■ **What you need to do**
Extract every line of text from the items below, reproducing each one verbatim and omitting the pictures.

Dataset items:
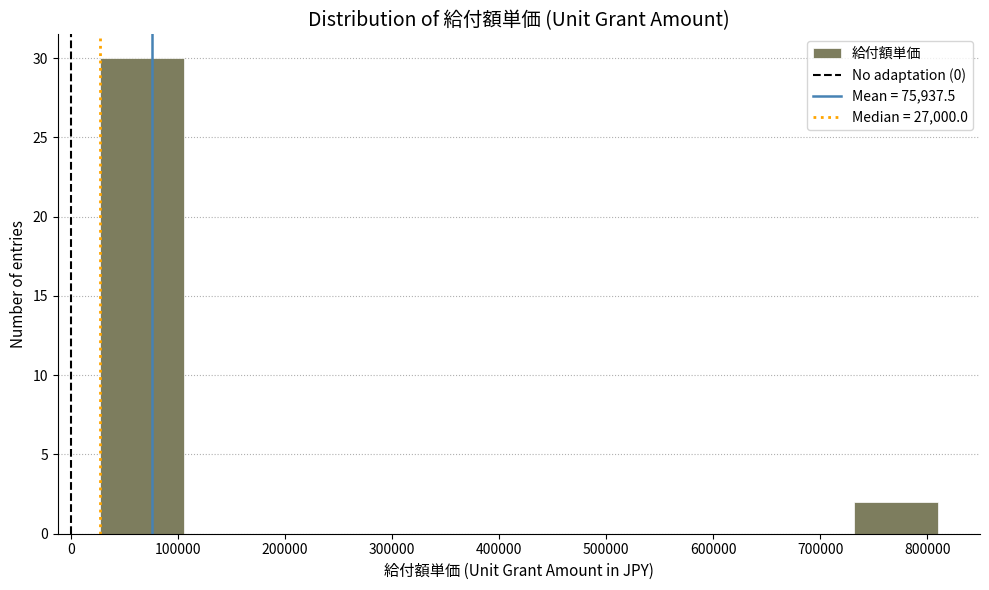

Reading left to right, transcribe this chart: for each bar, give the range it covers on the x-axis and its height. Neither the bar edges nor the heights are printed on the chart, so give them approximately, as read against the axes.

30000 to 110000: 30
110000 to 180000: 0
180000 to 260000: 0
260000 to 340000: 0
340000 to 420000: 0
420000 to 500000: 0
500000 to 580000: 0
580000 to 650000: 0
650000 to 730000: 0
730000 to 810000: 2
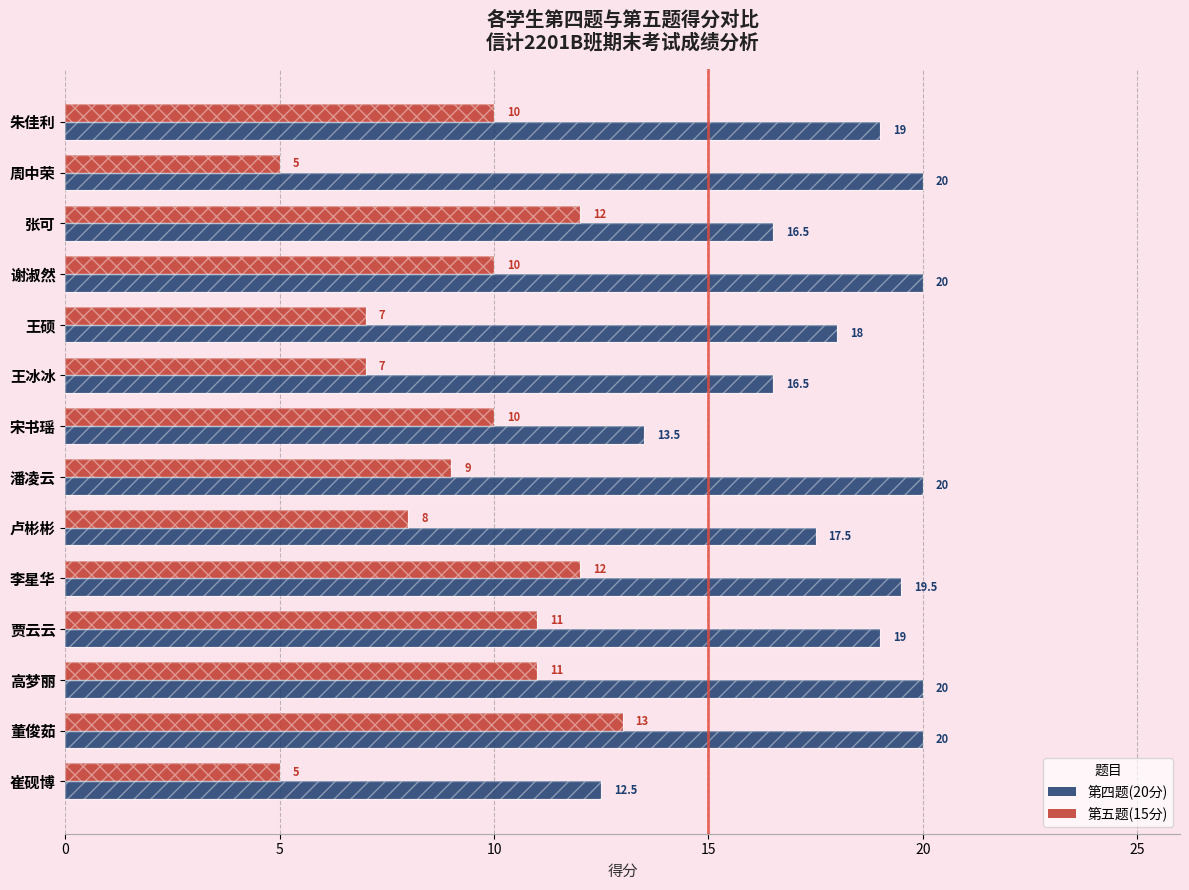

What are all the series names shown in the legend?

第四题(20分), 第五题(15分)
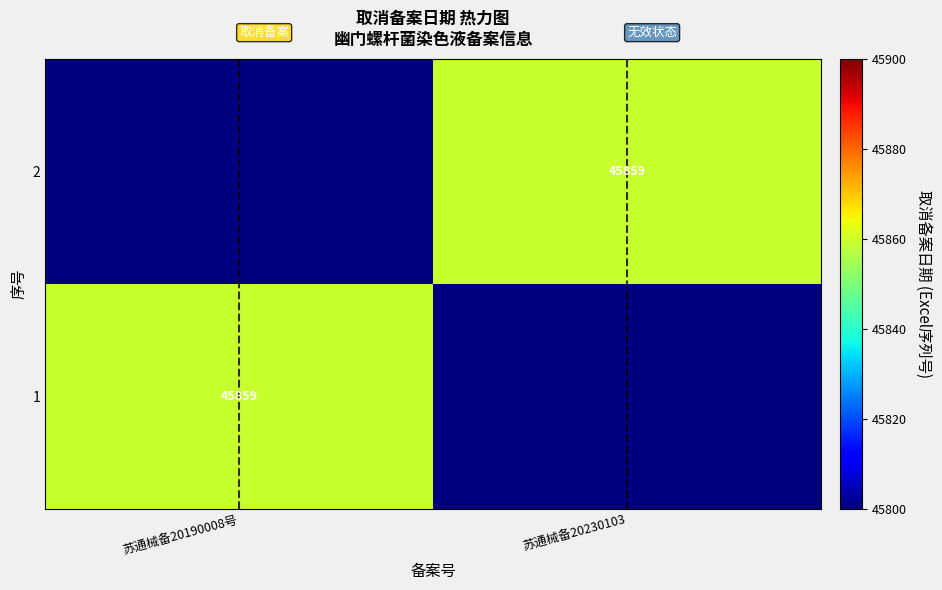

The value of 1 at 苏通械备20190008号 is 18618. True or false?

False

■ **Written solution**
Reading left to right, transcribe this chart: for each bar, give the range it covers on the x-axis and its height. Neither the bar edges nor the heights are printed on the chart, so give them approximately, as read against the axes.

30000 to 110000: 30
110000 to 180000: 0
180000 to 260000: 0
260000 to 340000: 0
340000 to 420000: 0
420000 to 500000: 0
500000 to 580000: 0
580000 to 650000: 0
650000 to 730000: 0
730000 to 810000: 2

What are all the series names shown in the legend?

第四题(20分), 第五题(15分)

The value of 1 at 苏通械备20190008号 is 18618. True or false?

False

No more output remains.